■ Your assignment
Return the lines from the start of the data through the line with "O El Niño é". Include both of those lines and no others.

■ Task material
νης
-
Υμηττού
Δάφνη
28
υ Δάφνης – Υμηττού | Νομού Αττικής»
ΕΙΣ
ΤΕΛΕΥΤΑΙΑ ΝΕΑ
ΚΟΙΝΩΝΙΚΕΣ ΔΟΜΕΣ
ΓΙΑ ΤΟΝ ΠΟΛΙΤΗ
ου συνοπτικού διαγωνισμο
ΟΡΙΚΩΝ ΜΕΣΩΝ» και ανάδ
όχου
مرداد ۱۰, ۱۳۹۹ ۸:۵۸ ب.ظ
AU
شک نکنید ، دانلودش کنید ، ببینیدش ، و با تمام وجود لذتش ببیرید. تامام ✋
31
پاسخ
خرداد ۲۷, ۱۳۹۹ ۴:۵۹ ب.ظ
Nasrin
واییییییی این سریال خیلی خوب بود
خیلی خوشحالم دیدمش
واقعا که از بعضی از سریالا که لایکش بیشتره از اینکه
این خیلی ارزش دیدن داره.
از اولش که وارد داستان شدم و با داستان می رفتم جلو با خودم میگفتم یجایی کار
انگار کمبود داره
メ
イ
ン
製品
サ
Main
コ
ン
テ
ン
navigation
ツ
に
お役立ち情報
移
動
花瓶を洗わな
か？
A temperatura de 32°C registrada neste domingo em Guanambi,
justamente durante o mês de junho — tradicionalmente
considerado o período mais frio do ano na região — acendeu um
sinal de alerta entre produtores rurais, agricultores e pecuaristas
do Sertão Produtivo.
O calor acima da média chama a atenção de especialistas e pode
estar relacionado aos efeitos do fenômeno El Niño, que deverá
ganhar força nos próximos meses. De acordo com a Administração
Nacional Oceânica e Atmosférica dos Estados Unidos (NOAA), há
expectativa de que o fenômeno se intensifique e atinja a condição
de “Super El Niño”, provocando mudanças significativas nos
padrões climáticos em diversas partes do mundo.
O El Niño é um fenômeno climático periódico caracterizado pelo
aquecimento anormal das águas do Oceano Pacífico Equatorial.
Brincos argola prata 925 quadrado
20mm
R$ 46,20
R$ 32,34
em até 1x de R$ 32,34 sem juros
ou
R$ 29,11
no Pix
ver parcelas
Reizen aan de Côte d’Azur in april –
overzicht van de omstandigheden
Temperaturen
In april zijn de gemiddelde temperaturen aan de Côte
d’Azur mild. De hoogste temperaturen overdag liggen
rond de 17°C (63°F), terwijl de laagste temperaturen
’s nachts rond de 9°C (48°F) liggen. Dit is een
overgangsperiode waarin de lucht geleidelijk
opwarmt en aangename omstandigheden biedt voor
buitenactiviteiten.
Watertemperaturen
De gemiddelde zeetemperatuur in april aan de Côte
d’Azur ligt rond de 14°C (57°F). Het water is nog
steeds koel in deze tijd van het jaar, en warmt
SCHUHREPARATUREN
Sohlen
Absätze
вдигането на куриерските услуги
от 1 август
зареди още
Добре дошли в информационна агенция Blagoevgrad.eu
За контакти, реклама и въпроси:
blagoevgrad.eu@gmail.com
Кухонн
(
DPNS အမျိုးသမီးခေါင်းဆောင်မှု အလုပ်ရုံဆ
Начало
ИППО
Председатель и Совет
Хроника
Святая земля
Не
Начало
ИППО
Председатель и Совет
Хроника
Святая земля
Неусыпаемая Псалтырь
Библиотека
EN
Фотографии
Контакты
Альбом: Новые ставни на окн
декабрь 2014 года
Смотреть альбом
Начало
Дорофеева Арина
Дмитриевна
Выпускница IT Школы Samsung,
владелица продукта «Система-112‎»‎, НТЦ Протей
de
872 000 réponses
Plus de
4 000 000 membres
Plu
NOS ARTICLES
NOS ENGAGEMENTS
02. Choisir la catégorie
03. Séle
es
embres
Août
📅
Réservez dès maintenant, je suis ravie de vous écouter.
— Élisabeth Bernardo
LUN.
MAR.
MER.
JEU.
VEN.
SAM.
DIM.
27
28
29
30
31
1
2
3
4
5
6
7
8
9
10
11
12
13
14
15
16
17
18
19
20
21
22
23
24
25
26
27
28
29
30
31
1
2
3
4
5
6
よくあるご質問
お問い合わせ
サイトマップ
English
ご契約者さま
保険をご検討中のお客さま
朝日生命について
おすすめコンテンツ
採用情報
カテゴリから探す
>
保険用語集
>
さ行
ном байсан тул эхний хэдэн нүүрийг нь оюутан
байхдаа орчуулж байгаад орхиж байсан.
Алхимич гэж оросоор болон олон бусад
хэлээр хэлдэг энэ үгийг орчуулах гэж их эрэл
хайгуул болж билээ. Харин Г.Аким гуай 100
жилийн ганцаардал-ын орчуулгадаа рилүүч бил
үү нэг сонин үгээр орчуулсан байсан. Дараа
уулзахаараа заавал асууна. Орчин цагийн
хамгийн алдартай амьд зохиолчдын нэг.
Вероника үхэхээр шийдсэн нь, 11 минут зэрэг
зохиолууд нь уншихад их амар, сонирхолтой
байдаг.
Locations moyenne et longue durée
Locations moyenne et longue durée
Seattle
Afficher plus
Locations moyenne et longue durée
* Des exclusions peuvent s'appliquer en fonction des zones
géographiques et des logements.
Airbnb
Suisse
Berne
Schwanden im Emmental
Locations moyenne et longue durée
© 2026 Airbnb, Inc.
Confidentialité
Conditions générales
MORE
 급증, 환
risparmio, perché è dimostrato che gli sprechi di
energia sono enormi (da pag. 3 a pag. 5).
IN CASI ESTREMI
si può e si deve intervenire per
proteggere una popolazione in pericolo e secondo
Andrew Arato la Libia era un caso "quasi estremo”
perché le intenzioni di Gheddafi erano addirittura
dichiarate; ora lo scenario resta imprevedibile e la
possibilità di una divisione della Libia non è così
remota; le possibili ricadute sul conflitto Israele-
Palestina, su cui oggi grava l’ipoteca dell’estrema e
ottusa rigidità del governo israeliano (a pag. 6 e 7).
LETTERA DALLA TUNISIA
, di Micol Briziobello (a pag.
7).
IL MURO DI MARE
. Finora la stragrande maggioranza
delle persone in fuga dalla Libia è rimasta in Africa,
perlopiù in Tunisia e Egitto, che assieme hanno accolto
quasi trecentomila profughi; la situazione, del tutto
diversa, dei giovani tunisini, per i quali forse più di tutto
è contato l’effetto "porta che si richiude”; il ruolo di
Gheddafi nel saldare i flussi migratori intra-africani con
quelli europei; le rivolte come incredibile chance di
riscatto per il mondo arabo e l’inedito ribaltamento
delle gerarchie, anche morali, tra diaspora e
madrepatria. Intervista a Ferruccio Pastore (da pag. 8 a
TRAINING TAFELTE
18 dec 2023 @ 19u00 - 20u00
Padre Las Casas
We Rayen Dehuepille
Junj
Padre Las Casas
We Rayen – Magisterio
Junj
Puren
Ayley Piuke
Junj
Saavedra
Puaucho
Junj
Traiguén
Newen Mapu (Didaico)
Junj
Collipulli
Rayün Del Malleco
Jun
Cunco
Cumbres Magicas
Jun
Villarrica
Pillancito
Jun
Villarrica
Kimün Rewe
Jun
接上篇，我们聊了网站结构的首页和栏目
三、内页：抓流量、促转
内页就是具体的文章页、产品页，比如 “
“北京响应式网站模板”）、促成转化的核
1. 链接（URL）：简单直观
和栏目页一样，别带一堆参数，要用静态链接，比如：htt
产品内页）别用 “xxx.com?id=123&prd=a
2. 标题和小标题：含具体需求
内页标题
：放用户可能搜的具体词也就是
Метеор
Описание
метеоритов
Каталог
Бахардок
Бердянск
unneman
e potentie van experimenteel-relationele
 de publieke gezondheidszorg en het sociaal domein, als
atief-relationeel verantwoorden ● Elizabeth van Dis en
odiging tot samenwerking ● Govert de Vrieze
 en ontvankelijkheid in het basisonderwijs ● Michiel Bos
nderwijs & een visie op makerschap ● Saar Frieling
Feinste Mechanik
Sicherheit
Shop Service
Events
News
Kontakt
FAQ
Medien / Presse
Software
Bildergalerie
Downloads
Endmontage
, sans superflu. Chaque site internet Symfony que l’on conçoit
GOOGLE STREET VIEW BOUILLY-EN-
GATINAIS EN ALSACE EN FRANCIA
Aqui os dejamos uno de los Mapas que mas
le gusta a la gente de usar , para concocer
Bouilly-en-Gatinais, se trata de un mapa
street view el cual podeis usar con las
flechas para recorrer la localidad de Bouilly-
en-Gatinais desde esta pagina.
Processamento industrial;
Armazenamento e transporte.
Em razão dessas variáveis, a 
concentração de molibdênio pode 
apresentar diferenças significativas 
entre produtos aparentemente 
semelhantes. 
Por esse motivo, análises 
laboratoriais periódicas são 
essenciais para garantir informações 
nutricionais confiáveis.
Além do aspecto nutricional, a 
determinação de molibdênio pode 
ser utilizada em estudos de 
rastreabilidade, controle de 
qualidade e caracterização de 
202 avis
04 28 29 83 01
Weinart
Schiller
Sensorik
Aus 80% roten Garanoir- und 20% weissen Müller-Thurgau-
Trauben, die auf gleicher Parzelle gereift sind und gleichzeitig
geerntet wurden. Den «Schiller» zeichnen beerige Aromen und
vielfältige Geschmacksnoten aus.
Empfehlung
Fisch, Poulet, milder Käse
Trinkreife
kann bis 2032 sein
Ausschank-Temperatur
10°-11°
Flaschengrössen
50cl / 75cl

■ Result of this task
νης
-
Υμηττού
Δάφνη
28
υ Δάφνης – Υμηττού | Νομού Αττικής»
ΕΙΣ
ΤΕΛΕΥΤΑΙΑ ΝΕΑ
ΚΟΙΝΩΝΙΚΕΣ ΔΟΜΕΣ
ΓΙΑ ΤΟΝ ΠΟΛΙΤΗ
ου συνοπτικού διαγωνισμο
ΟΡΙΚΩΝ ΜΕΣΩΝ» και ανάδ
όχου
مرداد ۱۰, ۱۳۹۹ ۸:۵۸ ب.ظ
AU
شک نکنید ، دانلودش کنید ، ببینیدش ، و با تمام وجود لذتش ببیرید. تامام ✋
31
پاسخ
خرداد ۲۷, ۱۳۹۹ ۴:۵۹ ب.ظ
Nasrin
واییییییی این سریال خیلی خوب بود
خیلی خوشحالم دیدمش
واقعا که از بعضی از سریالا که لایکش بیشتره از اینکه
این خیلی ارزش دیدن داره.
از اولش که وارد داستان شدم و با داستان می رفتم جلو با خودم میگفتم یجایی کار
انگار کمبود داره
メ
イ
ン
製品
サ
Main
コ
ン
テ
ン
navigation
ツ
に
お役立ち情報
移
動
花瓶を洗わな
か？
A temperatura de 32°C registrada neste domingo em Guanambi,
justamente durante o mês de junho — tradicionalmente
considerado o período mais frio do ano na região — acendeu um
sinal de alerta entre produtores rurais, agricultores e pecuaristas
do Sertão Produtivo.
O calor acima da média chama a atenção de especialistas e pode
estar relacionado aos efeitos do fenômeno El Niño, que deverá
ganhar força nos próximos meses. De acordo com a Administração
Nacional Oceânica e Atmosférica dos Estados Unidos (NOAA), há
expectativa de que o fenômeno se intensifique e atinja a condição
de “Super El Niño”, provocando mudanças significativas nos
padrões climáticos em diversas partes do mundo.
O El Niño é um fenômeno climático periódico caracterizado pelo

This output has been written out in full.